Copy out all of the data below, replacing "highest value" with "maximum value" and leaving everything else the same. Leave the pictures out of your copy.
↓↓↓
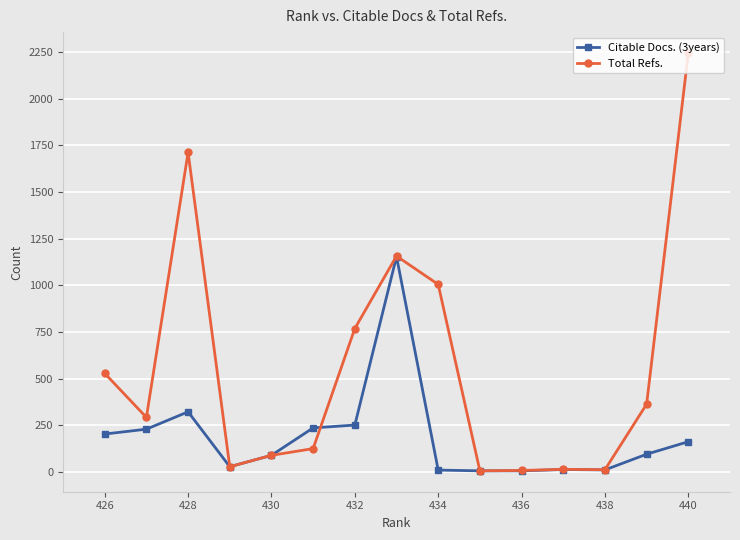

List the series in order of their peak value, lowest first.

Citable Docs. (3years), Total Refs.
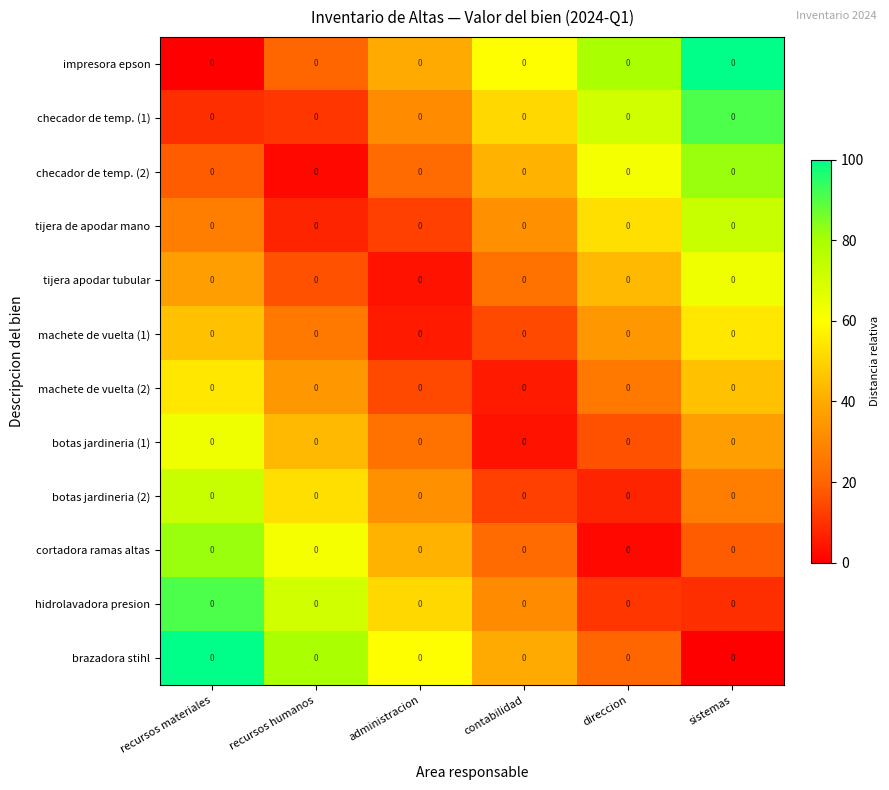

Count the number of data series in this chart.

12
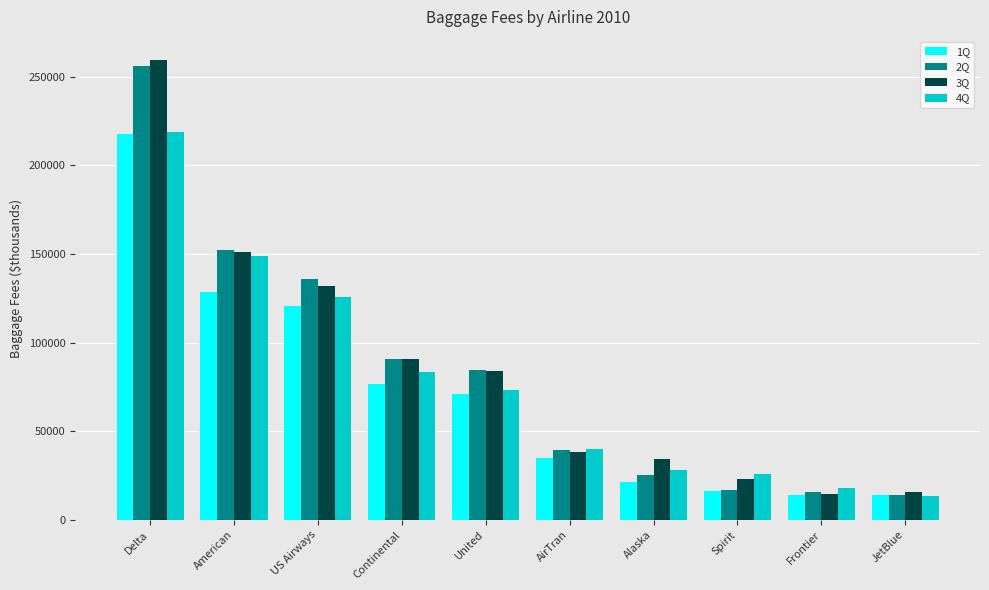

What is the highest value of the 1Q series?

217773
↑↑↑
§ **RESULT OF THE EXERCISE**:
List the series in order of their peak value, lowest first.

Citable Docs. (3years), Total Refs.

Count the number of data series in this chart.

12

What is the maximum value of the 1Q series?

217773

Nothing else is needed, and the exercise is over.